#### Consigne 1
Reprenez mot pour mot les entrées, depuis leur toute première ligne jusqu'à la ligne contenant « A: The person with the black coat. », celle-ci incluse.
======
Ce n'est pas tous les jours qu'on adapte le scénario d'un film pour la scène.

Habituellement, c'est le cinéma qui sert de réceptacle aux oeuvres théâtrales ou littéraires. D'où l'intérêt de cette adaptation théâtrale du film de John Cassavetes par Fanny Britt. D'autant plus que le film fait le récit de la création... d'une pièce de théâtre.

Nous sommes en effet dans les coulisses d'un théâtre américain, quelque part au Connecticut, avec un groupe d'acteurs qui répète un texte mettant en scène un couple en crise. Une crise qui a beaucoup à voir avec le passage du temps, mais aussi avec la trace qu'on laisse derrière soi.

Mais voilà, l'actrice Myrtle Gordon (Sylvie Drapeau) refuse de donner vie à son personnage, qui fait face à son propre vieillissement. De plus, la mort accidentelle d'une admiratrice de 17 ans la plonge dans les souvenirs d'une jeunesse révolue.

L'actrice va jusqu'à craindre de triompher dans un rôle de «vieille», c'est tout dire...

Bref, rien ne va plus durant ces répétitions où Myrtle, aux prises avec des hallucinations de la jeune fille morte, noie sa peine dans l'alcool. Il faut dire que ses collègues, qui la perçoivent comme une diva, ne lui sont d'aucune aide. Sauf peut-être le metteur en scène de la pièce, qui profite d'ailleurs de sa vulnérabilité.

Le choix de la démesure

Sylvie Drapeau a évidemment toutes les qualités pour interpréter le rôle défendu au grand écran par Gena Rowlands. Mais voilà: elle a choisi la voie de la démesure et de l'hystérie. Son personnage est bien sûr très intense, mais Sylvie Drapeau, qui hurle par moments, lui donne des airs de folle dingue.

Impossible, dans ce contexte, de nous faire ressentir les tourments d'un acteur qui s'identifie à ce point à son personnage - au même titre que le spectateur d'ailleurs, qui peut être perturbé de se reconnaître dans l'interprétation d'un personnage de fiction.
======
#### Consigne 2
Reproduisez intégralement et sans la moindre modification la critique théâtrale ci-dessus.

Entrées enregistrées
======
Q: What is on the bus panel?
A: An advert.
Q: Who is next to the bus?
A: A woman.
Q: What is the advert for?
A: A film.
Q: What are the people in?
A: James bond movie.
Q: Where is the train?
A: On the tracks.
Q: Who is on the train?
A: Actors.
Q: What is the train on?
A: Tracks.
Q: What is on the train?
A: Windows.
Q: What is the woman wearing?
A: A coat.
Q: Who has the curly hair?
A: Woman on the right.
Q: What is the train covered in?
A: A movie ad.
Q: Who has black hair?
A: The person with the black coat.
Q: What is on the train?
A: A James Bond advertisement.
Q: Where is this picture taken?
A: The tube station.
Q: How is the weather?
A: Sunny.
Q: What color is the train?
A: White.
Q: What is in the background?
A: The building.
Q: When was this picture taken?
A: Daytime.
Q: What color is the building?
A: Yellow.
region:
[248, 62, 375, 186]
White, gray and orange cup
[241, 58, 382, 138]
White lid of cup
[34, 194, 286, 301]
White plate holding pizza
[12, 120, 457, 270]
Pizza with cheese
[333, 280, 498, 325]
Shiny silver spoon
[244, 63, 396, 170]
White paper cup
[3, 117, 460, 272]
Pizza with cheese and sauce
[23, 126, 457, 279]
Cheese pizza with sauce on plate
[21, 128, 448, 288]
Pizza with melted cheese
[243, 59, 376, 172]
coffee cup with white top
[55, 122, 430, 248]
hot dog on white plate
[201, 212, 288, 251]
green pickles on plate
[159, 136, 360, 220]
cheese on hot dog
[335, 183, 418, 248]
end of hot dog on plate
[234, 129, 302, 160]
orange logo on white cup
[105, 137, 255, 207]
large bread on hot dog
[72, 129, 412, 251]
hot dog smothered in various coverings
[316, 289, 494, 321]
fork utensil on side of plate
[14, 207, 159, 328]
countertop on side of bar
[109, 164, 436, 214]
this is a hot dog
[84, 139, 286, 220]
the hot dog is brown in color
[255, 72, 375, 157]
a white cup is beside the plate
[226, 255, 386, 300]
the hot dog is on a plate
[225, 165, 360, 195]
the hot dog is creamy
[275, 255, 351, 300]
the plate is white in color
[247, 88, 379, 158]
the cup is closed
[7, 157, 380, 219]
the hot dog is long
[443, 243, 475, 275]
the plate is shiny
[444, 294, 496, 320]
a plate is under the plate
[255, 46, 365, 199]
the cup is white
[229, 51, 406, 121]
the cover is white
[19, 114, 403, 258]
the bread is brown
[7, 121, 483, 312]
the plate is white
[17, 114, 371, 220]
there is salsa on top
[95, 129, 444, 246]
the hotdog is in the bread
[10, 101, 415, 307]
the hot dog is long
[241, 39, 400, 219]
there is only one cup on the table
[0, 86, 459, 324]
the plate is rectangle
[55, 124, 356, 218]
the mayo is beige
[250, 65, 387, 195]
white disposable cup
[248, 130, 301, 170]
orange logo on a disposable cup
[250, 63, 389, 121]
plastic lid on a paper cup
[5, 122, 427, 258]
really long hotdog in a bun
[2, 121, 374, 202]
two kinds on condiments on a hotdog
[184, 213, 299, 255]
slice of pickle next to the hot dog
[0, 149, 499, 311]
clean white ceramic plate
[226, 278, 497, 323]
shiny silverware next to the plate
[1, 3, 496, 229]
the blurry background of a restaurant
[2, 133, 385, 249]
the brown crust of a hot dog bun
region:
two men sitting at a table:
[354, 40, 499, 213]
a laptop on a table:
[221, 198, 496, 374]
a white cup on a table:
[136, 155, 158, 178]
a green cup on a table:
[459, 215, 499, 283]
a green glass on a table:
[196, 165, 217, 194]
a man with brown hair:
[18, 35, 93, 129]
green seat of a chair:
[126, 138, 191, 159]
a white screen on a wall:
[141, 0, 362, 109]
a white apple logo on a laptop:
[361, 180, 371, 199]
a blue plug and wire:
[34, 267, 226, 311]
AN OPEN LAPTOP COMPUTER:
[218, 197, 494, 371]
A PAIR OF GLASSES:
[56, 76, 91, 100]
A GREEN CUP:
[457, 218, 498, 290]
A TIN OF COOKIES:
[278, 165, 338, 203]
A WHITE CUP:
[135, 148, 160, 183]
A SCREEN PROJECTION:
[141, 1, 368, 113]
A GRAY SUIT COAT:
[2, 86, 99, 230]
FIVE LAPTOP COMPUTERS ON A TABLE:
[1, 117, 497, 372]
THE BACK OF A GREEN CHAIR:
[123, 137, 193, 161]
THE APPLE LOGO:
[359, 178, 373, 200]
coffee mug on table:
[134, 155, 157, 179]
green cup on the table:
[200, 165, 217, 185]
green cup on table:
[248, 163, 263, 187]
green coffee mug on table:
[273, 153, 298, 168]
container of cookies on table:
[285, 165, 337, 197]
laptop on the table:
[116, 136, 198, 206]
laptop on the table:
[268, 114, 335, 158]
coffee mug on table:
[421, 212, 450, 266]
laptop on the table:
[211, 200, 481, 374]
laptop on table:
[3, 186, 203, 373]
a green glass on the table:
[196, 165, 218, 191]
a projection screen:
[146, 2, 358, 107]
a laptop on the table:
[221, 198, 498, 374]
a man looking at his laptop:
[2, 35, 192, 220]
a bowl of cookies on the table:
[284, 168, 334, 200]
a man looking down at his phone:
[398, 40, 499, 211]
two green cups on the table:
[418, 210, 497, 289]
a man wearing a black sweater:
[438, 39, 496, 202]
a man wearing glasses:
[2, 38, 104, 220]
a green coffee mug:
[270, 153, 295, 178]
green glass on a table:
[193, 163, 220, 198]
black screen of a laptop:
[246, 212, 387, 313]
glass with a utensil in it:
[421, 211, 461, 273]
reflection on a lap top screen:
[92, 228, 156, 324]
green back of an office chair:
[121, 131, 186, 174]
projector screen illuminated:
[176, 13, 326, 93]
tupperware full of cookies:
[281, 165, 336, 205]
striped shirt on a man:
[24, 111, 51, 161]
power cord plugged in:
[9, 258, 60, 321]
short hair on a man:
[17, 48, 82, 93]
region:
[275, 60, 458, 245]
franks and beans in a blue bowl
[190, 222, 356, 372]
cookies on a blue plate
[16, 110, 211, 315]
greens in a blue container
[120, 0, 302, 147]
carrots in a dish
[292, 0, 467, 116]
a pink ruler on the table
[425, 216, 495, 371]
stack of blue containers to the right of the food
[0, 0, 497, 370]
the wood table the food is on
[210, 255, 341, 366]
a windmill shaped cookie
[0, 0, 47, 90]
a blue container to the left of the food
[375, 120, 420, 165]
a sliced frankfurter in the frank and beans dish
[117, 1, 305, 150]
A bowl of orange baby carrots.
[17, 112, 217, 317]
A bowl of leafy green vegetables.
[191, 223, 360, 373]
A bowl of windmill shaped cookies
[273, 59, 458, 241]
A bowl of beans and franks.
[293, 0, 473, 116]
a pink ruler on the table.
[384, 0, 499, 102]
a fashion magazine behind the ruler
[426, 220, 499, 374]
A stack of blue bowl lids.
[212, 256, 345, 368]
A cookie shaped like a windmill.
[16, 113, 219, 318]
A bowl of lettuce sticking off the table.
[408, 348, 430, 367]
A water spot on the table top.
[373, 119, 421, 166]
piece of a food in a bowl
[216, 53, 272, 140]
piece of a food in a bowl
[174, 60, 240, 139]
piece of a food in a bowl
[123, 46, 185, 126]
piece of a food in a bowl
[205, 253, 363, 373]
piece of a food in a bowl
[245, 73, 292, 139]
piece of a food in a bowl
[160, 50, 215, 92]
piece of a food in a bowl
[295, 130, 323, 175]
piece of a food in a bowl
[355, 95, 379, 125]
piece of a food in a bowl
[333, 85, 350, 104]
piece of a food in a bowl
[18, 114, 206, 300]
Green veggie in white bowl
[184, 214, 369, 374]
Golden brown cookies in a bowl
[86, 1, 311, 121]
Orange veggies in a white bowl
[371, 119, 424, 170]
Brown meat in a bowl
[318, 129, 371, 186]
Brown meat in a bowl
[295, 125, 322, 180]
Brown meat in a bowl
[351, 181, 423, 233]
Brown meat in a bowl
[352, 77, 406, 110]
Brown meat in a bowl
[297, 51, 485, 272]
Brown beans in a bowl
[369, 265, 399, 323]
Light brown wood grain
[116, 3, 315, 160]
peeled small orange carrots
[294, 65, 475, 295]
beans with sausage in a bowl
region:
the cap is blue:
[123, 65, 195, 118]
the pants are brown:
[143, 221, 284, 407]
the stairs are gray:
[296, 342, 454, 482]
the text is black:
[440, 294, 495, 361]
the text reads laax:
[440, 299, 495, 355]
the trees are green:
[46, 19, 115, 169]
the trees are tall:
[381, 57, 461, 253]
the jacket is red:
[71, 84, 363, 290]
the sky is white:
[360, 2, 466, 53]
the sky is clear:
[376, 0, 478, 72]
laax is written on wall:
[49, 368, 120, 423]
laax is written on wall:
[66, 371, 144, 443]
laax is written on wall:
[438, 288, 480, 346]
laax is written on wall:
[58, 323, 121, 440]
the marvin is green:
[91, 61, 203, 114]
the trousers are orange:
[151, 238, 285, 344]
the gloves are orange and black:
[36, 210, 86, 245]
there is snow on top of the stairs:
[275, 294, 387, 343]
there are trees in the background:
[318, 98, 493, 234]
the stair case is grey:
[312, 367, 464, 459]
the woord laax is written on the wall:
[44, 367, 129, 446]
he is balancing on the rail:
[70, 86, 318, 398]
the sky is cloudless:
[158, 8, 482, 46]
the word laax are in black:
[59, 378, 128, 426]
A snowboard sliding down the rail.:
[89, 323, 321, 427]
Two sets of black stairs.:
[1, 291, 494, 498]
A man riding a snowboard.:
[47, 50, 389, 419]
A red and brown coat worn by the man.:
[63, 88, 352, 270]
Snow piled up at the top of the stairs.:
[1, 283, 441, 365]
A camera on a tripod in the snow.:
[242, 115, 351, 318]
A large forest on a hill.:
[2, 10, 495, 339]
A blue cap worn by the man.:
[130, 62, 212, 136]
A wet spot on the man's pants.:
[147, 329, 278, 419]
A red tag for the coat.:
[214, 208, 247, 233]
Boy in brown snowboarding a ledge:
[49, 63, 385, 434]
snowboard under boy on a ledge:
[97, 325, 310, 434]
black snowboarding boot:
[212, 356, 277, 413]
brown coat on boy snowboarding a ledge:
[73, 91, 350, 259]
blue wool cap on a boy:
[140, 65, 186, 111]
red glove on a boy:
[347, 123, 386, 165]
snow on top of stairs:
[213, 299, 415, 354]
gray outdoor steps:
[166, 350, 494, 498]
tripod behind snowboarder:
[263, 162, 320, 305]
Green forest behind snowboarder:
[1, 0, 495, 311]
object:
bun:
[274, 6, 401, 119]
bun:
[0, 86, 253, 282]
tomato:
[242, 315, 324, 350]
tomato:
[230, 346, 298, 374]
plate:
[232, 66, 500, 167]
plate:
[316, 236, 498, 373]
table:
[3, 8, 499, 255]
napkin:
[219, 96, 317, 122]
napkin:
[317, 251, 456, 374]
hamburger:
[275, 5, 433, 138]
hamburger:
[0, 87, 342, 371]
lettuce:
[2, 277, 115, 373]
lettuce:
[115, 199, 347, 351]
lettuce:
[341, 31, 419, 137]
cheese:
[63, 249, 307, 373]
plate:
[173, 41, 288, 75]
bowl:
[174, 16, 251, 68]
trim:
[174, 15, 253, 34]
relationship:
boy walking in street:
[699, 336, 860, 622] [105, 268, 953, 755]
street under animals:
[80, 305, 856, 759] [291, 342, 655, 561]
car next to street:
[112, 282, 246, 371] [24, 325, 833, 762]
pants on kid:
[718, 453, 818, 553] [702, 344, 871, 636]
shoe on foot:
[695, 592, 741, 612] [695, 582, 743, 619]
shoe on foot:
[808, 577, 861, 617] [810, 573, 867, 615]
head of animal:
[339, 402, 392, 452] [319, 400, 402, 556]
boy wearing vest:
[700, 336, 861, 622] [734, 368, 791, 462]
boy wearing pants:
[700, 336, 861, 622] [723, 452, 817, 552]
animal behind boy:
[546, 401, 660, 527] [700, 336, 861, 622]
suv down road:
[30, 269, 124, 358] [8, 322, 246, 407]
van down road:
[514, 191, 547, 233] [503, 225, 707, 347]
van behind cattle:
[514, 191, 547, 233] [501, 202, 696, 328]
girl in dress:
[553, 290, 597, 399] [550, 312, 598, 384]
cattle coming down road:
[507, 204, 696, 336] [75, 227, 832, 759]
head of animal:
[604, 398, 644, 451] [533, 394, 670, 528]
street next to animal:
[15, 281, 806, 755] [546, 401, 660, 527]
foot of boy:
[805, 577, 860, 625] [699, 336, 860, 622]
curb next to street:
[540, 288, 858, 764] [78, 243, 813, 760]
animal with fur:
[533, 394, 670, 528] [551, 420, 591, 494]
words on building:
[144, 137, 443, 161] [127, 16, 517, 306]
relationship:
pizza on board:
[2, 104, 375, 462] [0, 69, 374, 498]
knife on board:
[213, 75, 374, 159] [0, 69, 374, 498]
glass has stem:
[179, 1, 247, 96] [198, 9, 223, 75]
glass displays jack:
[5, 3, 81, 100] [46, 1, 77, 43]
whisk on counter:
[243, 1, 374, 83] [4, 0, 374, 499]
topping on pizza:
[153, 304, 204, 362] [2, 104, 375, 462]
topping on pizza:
======
#### Réponse 1
Q: What is on the bus panel?
A: An advert.
Q: Who is next to the bus?
A: A woman.
Q: What is the advert for?
A: A film.
Q: What are the people in?
A: James bond movie.
Q: Where is the train?
A: On the tracks.
Q: Who is on the train?
A: Actors.
Q: What is the train on?
A: Tracks.
Q: What is on the train?
A: Windows.
Q: What is the woman wearing?
A: A coat.
Q: Who has the curly hair?
A: Woman on the right.
Q: What is the train covered in?
A: A movie ad.
Q: Who has black hair?
A: The person with the black coat.

#### Réponse 2
Ce n'est pas tous les jours qu'on adapte le scénario d'un film pour la scène.

Habituellement, c'est le cinéma qui sert de réceptacle aux oeuvres théâtrales ou littéraires. D'où l'intérêt de cette adaptation théâtrale du film de John Cassavetes par Fanny Britt. D'autant plus que le film fait le récit de la création... d'une pièce de théâtre.

Nous sommes en effet dans les coulisses d'un théâtre américain, quelque part au Connecticut, avec un groupe d'acteurs qui répète un texte mettant en scène un couple en crise. Une crise qui a beaucoup à voir avec le passage du temps, mais aussi avec la trace qu'on laisse derrière soi.

Mais voilà, l'actrice Myrtle Gordon (Sylvie Drapeau) refuse de donner vie à son personnage, qui fait face à son propre vieillissement. De plus, la mort accidentelle d'une admiratrice de 17 ans la plonge dans les souvenirs d'une jeunesse révolue.

L'actrice va jusqu'à craindre de triompher dans un rôle de «vieille», c'est tout dire...

Bref, rien ne va plus durant ces répétitions où Myrtle, aux prises avec des hallucinations de la jeune fille morte, noie sa peine dans l'alcool. Il faut dire que ses collègues, qui la perçoivent comme une diva, ne lui sont d'aucune aide. Sauf peut-être le metteur en scène de la pièce, qui profite d'ailleurs de sa vulnérabilité.

Le choix de la démesure

Sylvie Drapeau a évidemment toutes les qualités pour interpréter le rôle défendu au grand écran par Gena Rowlands. Mais voilà: elle a choisi la voie de la démesure et de l'hystérie. Son personnage est bien sûr très intense, mais Sylvie Drapeau, qui hurle par moments, lui donne des airs de folle dingue.

Impossible, dans ce contexte, de nous faire ressentir les tourments d'un acteur qui s'identifie à ce point à son personnage - au même titre que le spectateur d'ailleurs, qui peut être perturbé de se reconnaître dans l'interprétation d'un personnage de fiction.